In all of these days that have passed nothing really seems easier. I force myself not to cry. I force myself out of bed. I do achieve so many things but find enjoyment happens because I look to make it happen. I look for the joy in little things. When I do find enjoyment I feel the energy of Scott enjoying the times with us too.
Tonight we toured the High School looking for Hannah's classes and her locker with her friend, Holly, Holly's Mom and another band friend with her mom. I could see Scott walking the halls and marveling at the beauty and the size of the school. He loved being Dad to both our girls. I find so much joy and fear in sending her off to high school. It is another step forward. I want so to be so excited for her but then I selfishly have my own moments where I want to stop time.
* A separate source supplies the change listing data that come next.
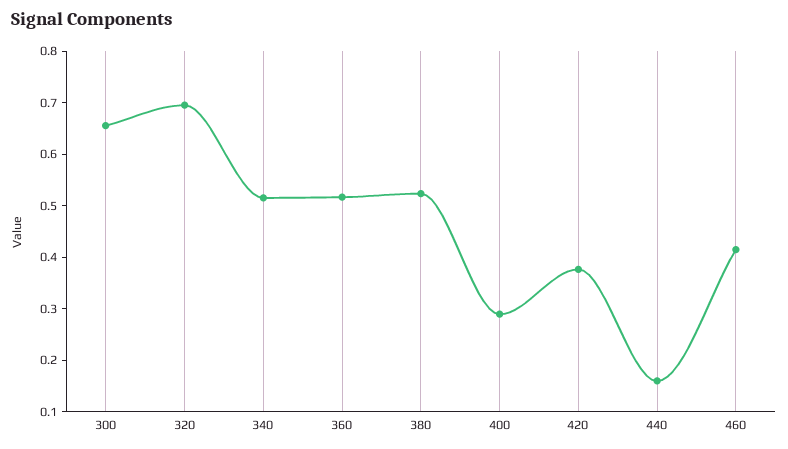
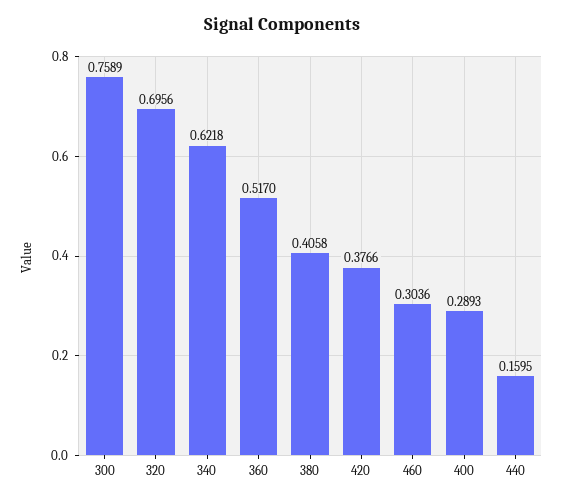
  {
-   "300": 0.66,
+   "300": 0.7589,
    "320": 0.6956,
-   "340": 0.52,
+   "340": 0.6218,
    "360": 0.517,
-   "380": 0.52,
+   "380": 0.4058,
    "400": 0.2893,
    "420": 0.3766,
    "440": 0.1595,
-   "460": 0.42
+   "460": 0.3036
  }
I need to face all of the things I feel. I think about all that I have left but the hole is still there. I'm working around it but I'm not very good at it. I'm on overload and I don't know exactly what to do somedays. I'm worn out but I still can't sleep. Can someone please tell me how to sleep? How do I make it to a happy place again? I don't know really what I want but I can't stop being hard on myself. Why am I so hard on myself? I can't find a place where the emptiness is less painful. I love him so very much. This isn't the path he chose for us but I have to make due with what I have.
That sounds so very pitiful and I don't want a pity party. I really do want to live forward but with a little less force!